This report is the progress of making a Automatic Roof Controller RISCV based application
- 1.RTL and Functional verification
- 2.Synthesis(Yosys) and GLS
- 3.PnR OpenLane Flow
- Acknowledgemnet
- References
The objective of this is to create a Rain sensor based Automatic Roof RISCV Controller. Rain sensor-based automatic roof controllers are primarily used in buildings and structures where the roof's position needs to be adjusted in response to rain or other weather conditions. These controllers are designed to detect rain and trigger the closing of the roof to protect the interior from water damage. Here are some common applications for rain sensor-based automatic roof controllers:
- Restaurants, cafes, and outdoor dining spaces often use rain sensor-based controllers to automatically close retractable roofs or awnings when it starts raining. This allows patrons to continue dining without being affected by rain.
- To prevent the harvested crops from the heavy rain and save the rain water. The rain sensor is used for the working of roof when there is rainfall.
The working principle of the rain sensor(FC-37 rain sensor) is indeed straightforward :
- Sensing Pad: The rain sensor has a sensing pad with exposed copper traces. These traces act as a variable resistor whose resistance changes with the amount of water on its surface.

◆ Listed records
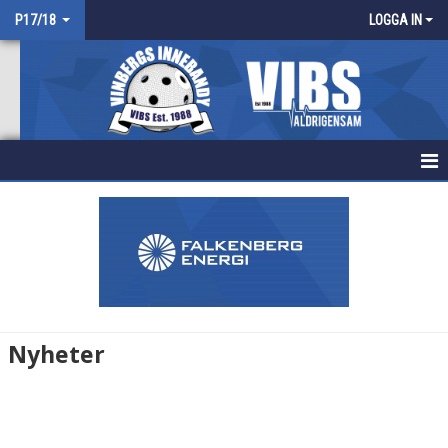
P17/18
LOGGA IN
HEM
NYHETER
KALENDER
MATCHER
Nyheter
TRUPPEN
BILDGALLERI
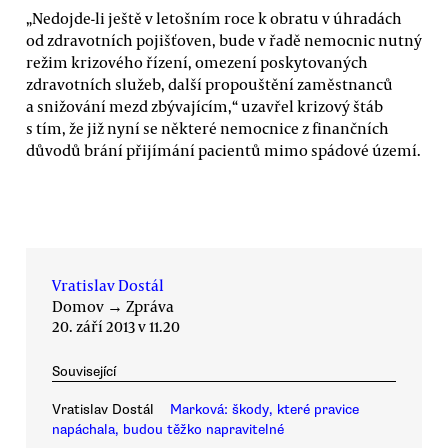
„Nedojde-li ještě v letošním roce k obratu v úhradách
od zdravotních pojišťoven, bude v řadě nemocnic nutný
režim krizového řízení, omezení poskytovaných
zdravotních služeb, další propouštění zaměstnanců
a snižování mezd zbývajícím,“ uzavřel krizový štáb
s tím, že již nyní se některé nemocnice z finančních
důvodů brání přijímání pacientů mimo spádové území.
Vratislav Dostál
Domov
→
Zpráva
20. září 2013 v 11.20
Související
Vratislav Dostál
Marková: škody, které pravice
napáchala, budou těžko napravitelné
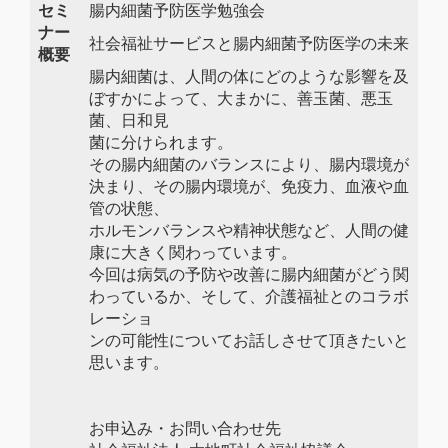
セミ
腸内細菌予防医学勉強会
ナー
社会福祉サービスと腸内細菌予防医学の未来
概要
腸内細菌は、人間の体にどのような影響を及
ぼすかによって、大まかに、善玉菌、悪玉
菌、日和見
菌に分けられます。
その腸内細菌のバランスにより、腸内環境が
決まり、その腸内環境が、免疫力、血液や血
管の状態、
ホルモンバランスや精神状態など、人間の健
康に大きく関わっています。
今回は病気の予防や改善に腸内細菌がどう関
わっているか、そして、介護福祉とのコラボ
レーショ
ンの可能性についてお話しさせて頂きたいと
思います。
お申込み・お問い合わせ先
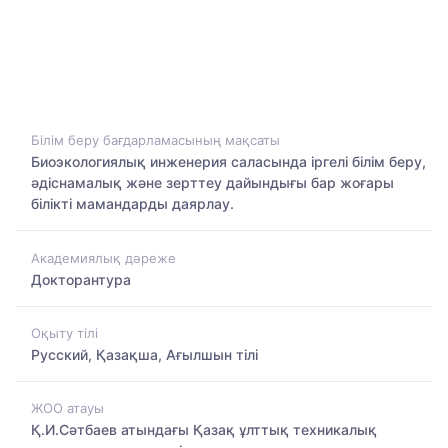
Білім беру бағдарламасының мақсаты
Биоэкологиялық инженерия саласында іргелі білім беру,
әдіснамалық және зерттеу дайындығы бар жоғары
білікті мамандарды даярлау.
Академиялық дәреже
Докторантура
Оқыту тілі
Русский, Қазақша, Ағылшын тілі
ЖОО атауы
Қ.И.Сәтбаев атындағы Қазақ ұлттық техникалық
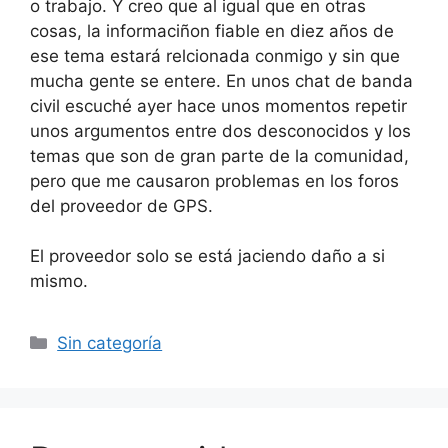
o trabajo. Y creo que al igual que en otras
cosas, la informaciñon fiable en diez años de
ese tema estará relcionada conmigo y sin que
mucha gente se entere. En unos chat de banda
civil escuché ayer hace unos momentos repetir
unos argumentos entre dos desconocidos y los
temas que son de gran parte de la comunidad,
pero que me causaron problemas en los foros
del proveedor de GPS.
El proveedor solo se está jaciendo daño a si
mismo.
Categorías
Sin categoría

◆ Problem to work on
In the report on the rain sensor–based roof controller, what do the exposed copper traces on the sensing pad act as?

◆ Finished task
They act as a variable resistor whose resistance changes with the amount of water on its surface.